Speaking to The Sunday Independent, Rahube claimed the business had improved its performance during the period that he was in charge, and claimed NEF ignored the findings of the forensic report and failed to take action against the previous owners.
“I’m convinced that there is something sinister about the way things were done, and it points to corruption high up in the NEF. How was the NEF able to remove me from my company and insert other people without my consent when I was the sole director?
“A tactic they have used is to let the matter drag in the courts so that I should be financially exhausted and not be able to fight them back.
“The idea was never to ensure the business is successful but to do what they are doing now, which is basically hijacking the company,” said Rahube.
He denied allegations of financial mismanagement levelled against him by the fund, saying it was all part of attempts to wrestle the company away from him.
But the NEF has hit back, saying Rahube had committed significant breaches of the funding contract, which had a pledge and cession agreement according to which the NEF could remove the owner to protect its investment if he/she failed to abide by the contract.

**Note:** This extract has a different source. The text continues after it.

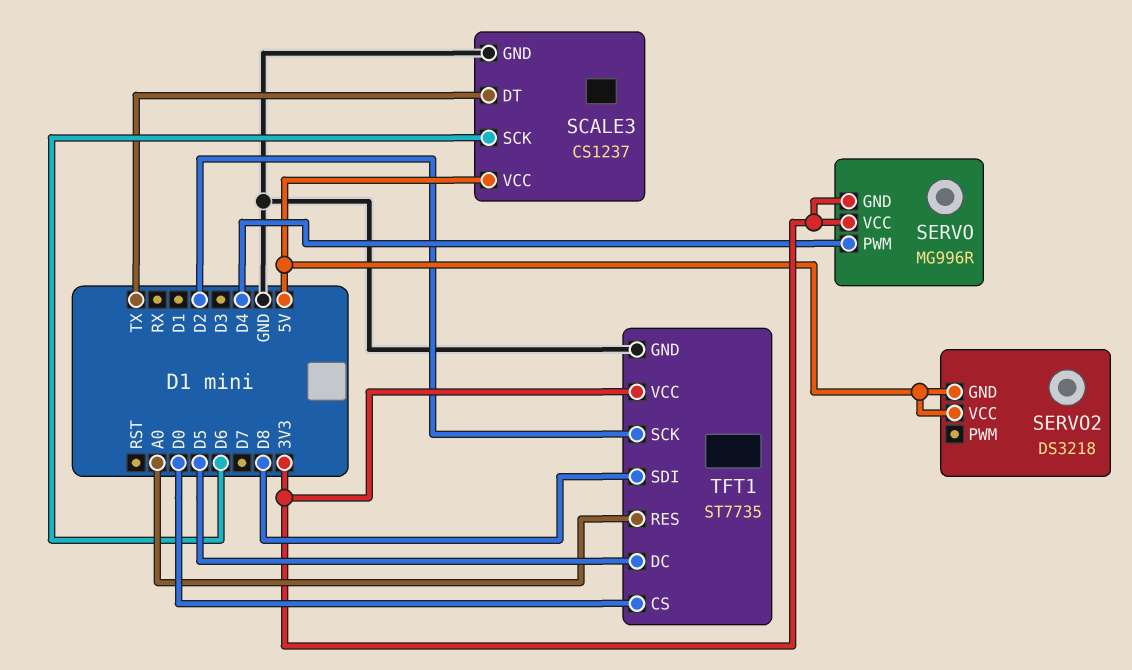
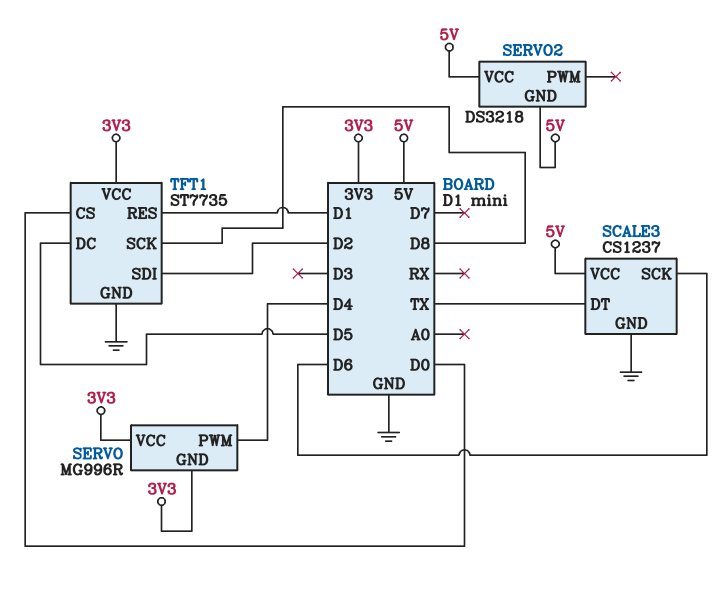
TFT1 pin RES: A0 -> D1
TFT1 pin SCK: D2 -> D8
TFT1 pin SDI: D8 -> D2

It claimed that audited financial statements showed that more than R50 million of company funds were unaccounted for during the 12 months that Rahube was in charge.
Among its allegations are that Rahube failed to maintain reserve funds to pay the balance of the purchase price of the business to the sellers, exposing the NEF to the risk of the business being taken back by the sellers.
He is also accused of doubling his salary within a short space of time without consent from the NEF as required, and failing to distinguish between business and personal funds.
According to NEF spokesman Moemise Motsepe, Rahube had increased the staff complement of the business without consent, which more than doubled the wage bill.
In some instances, according to Motsepe, there were security guards who were earning more than R20 000 per month.
The fund also accused Rahube of buying luxury vehicles for personal use with company funds, syphoning funds to family members under the pretext of loans and “placing relationships with key stakeholders under severe strain resulting in the business losing significant suppliers and customer channels”.
“As a publicly funded entity the NEF has a legal, moral and patriotic obligation to take the necessary action when material breaches to its funding agreements are in evidence.
“Further, Rahube was removed legitimately from the business following internal corporate governance processes, and has no claim to the ownership of the business,” said Motsepe.